### [PASSAGE SHOWN]
========================================================================

2022-01-28 Thread Radoslaw Skorupka

Maybe it is hard to understand for you, so I'll try to explain again:
Yes, I use Polish names in Poland. However my name is Radosław - note 
the Ł character. But my signature is "Radoslaw". Why? For you. For you, 
and for those who does not know Polish. Vast majority of Hebrew, 
Russian, Bulgarian, Greek, etc. names are also somehow "translated" (or 
transliterated) to latin. I mean email, etc.
My company email id contains radoslaw.skorupka - again no polish 
characters.
And my datasets names are also without ĄĆĘŁŃÓŚŹŻ. Datasets and 
filenames. Why? Just for convenience. Could it be a problem? Author of 
the thread has such problem.


--
Radoslaw Skorupka
Lodz, Poland



W dniu 28.01.2022 o 01:57, Seymour J Metz pisze:

Do you use Polish names in Poland? Do they use French names in France? Why 
wouldn't somebody use their native language for file names?

========================================================================

### [RECORDED INFORMATION]
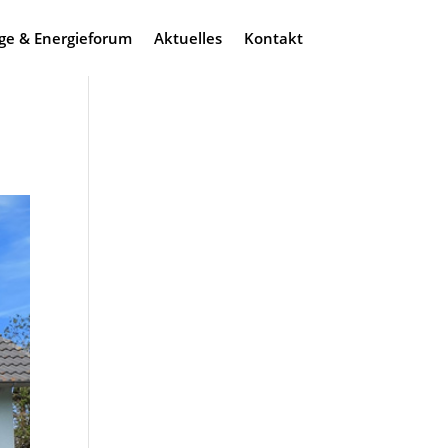
ge & Energieforum
Aktuelles
Kontakt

========================================================================

### [TASK TO CARRY OUT]
Reproduce the message about Polish characters in names from "2022-01-28 Thread Radoslaw" up to and including "characters.", substituting "sign-off" for "signature".

### [RESULT OF THE EXERCISE]
2022-01-28 Thread Radoslaw Skorupka

Maybe it is hard to understand for you, so I'll try to explain again:
Yes, I use Polish names in Poland. However my name is Radosław - note 
the Ł character. But my sign-off is "Radoslaw". Why? For you. For you, 
and for those who does not know Polish. Vast majority of Hebrew, 
Russian, Bulgarian, Greek, etc. names are also somehow "translated" (or 
transliterated) to latin. I mean email, etc.
My company email id contains radoslaw.skorupka - again no polish 
characters.